Repeat the data in full. Drop every picture.

● **GIVEN MATERIAL**
━━━

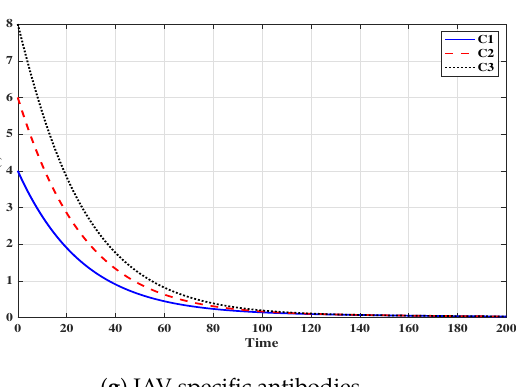
Figure 4. Solutions of system (3) with initials C1–C3 tend to Ξ 2 = ( 5,0,1.25,0,5,0,0 ) when (cid:60) 2 > 1 , (cid:60) (cid:60) ≤ 1 and (cid:60) ≤ 1 (Situation 2 1 / 4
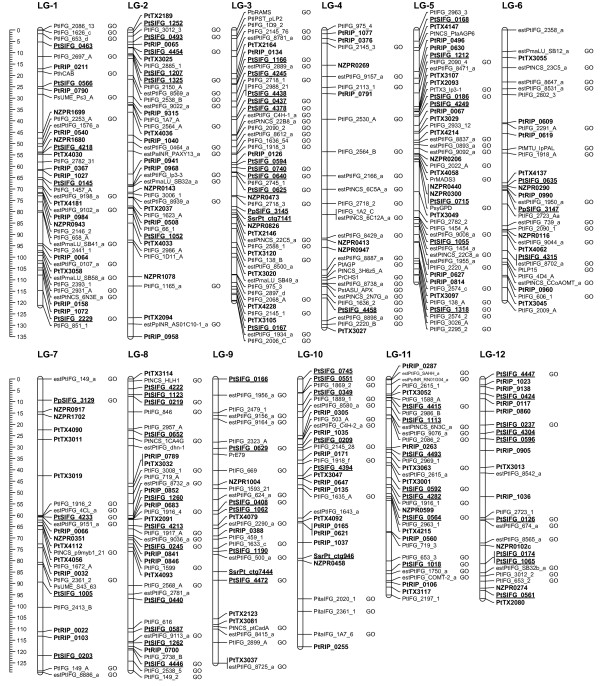
A genetic map of Pinus taeda. The round-2 map of 429 marker loci constructed from the base and qtl pedigrees. The scales to the left are in cM units, marker names in bold font denote genomic-SSR loci, bold underline denotes EST-SSR loci, and plain font denotes ESTP and RFLP loci. A "GO" tag to the right of a locus denotes assignment of a functional Gene Ontology term. Supporting data are in Additional files 2, 5, 8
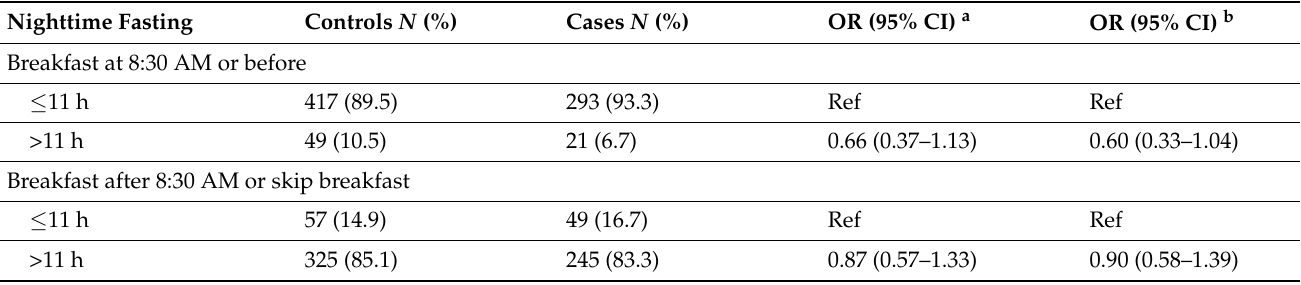
Table 4. Association of nighttime fasting and prostate cancer risk stratified by time of breakfast.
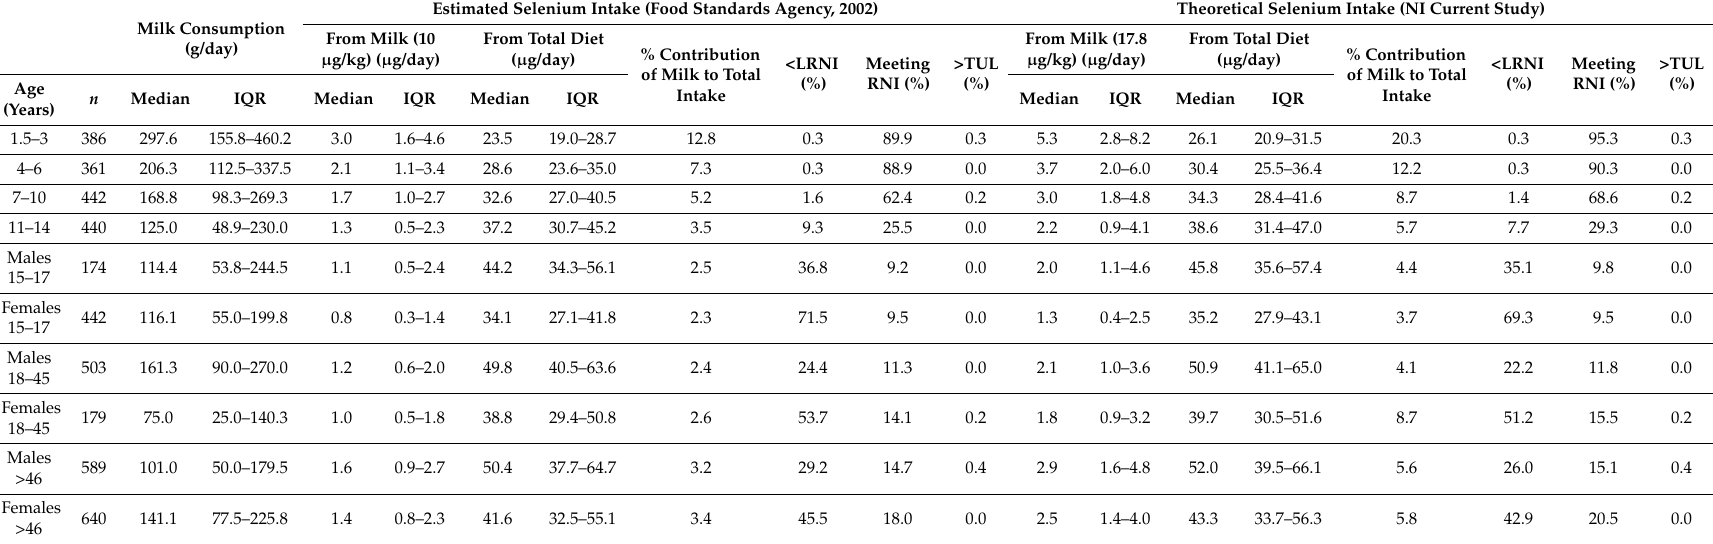
Table 3. Estimated selenium intake using National Diet and Nutrition Survey (NDNS) milk consumption data at selenium concentrations reported by the Food. Standards Agency (2002) [23] and those measured in the present study of NI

━━━

● **TASK RESULT**
Figure 4. Solutions of system (3) with initials C1–C3 tend to Ξ 2 = ( 5,0,1.25,0,5,0,0 ) when (cid:60) 2 > 1 , (cid:60) (cid:60) ≤ 1 and (cid:60) ≤ 1 (Situation 2 1 / 4
A genetic map of Pinus taeda. The round-2 map of 429 marker loci constructed from the base and qtl pedigrees. The scales to the left are in cM units, marker names in bold font denote genomic-SSR loci, bold underline denotes EST-SSR loci, and plain font denotes ESTP and RFLP loci. A "GO" tag to the right of a locus denotes assignment of a functional Gene Ontology term. Supporting data are in Additional files 2, 5, 8
Table 4. Association of nighttime fasting and prostate cancer risk stratified by time of breakfast.
Table 3. Estimated selenium intake using National Diet and Nutrition Survey (NDNS) milk consumption data at selenium concentrations reported by the Food. Standards Agency (2002) [23] and those measured in the present study of NI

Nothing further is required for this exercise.